As described above, the present invention is configured to control the advance/retreat position of the rod by the advance/retreat control means according to the loaded state of the vehicle, thereby changing the lift amount of the valve body of the proportion valve. The advance/retreat control means needs only to obtain an acting force that can counteract not the auxiliary force of the proportion valve but the auxiliary force of the valve body, which is much smaller than this auxiliary force. Small compared to those designed to change the
The effect of reducing weight can be obtained.

[Brief explanation of drawings]

FIG. 1 is a longitudinal sectional view showing one embodiment of the present invention, FIG. 2 is an enlarged view of the main part of FIG. 1, FIG. 3 is a characteristic curve diagram showing braking characteristics, and FIG. FIG. 2 is a vertical cross-sectional view of main parts showing an embodiment of the present invention. 1: Proportion valve, 2: Casing,
3: Deceleration sensing valve, 6: Plunger, 7, 12,
23: Spring, 11: Valve body, 16: Valve seat, 17: Input hole, 18: Output hole, 21: Piston, 22: Rod, L: Lift amount.

Claims (1)

[Claims] 1 Contains a valve body that opens and closes the flow path that communicates the input hole and the output hole, and when the valve body is held in the non-operating position, the valve body is pushed up by a rod and removed from the valve seat, and the brake fluid pressure is In the braking hydraulic pressure control device, the braking hydraulic pressure control device is equipped with a proportion valve that operates when the hydraulic pressure exceeds a predetermined value to control the opening and closing of the valve body to increase the output hydraulic pressure at a low rate of increase with respect to the increase in the input hydraulic pressure.
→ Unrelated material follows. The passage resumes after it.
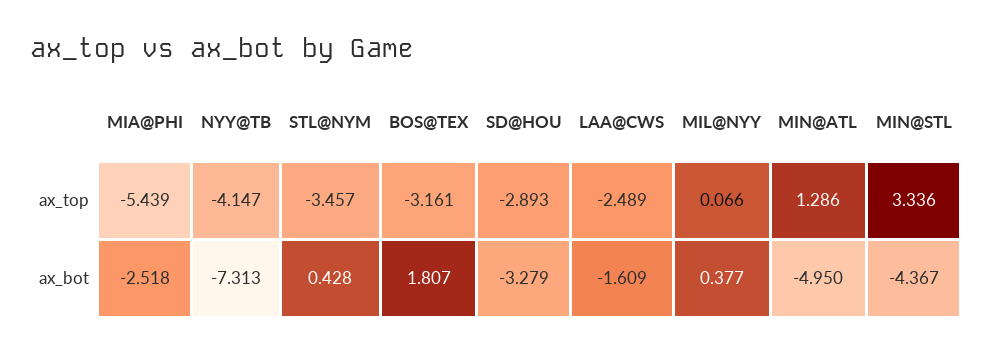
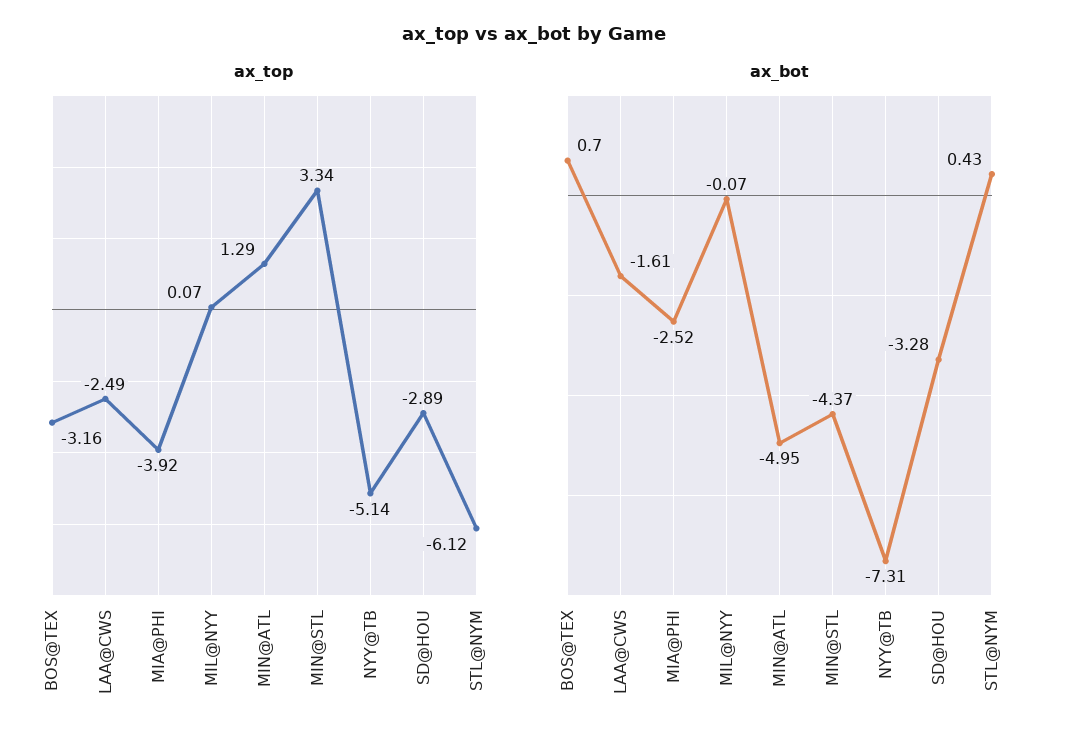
ax_top, MIA@PHI: -5.439 -> -3.92
ax_top, NYY@TB: -4.147 -> -5.14
ax_top, STL@NYM: -3.457 -> -6.12
ax_bot, BOS@TEX: 1.807 -> 0.7
ax_bot, MIL@NYY: 0.377 -> -0.07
The rod is provided to be movable forward and backward, and a piston formed at the other end of the rod is elastically biased in the upward thrust direction, and brake fluid pressure is introduced into the chamber surrounding the step connecting the rod to the piston. A valve mechanism is provided in the introduction passage to open and close the passage when the vehicle is empty and to close it when the vehicle is loaded, depending on the loaded state of the vehicle, and the rod is moved forward and backward by the hydraulic pressure introduced into the chamber to close the valve seat of the valve body. A brake fluid pressure control device characterized by changing the lift amount relative to the brake fluid pressure.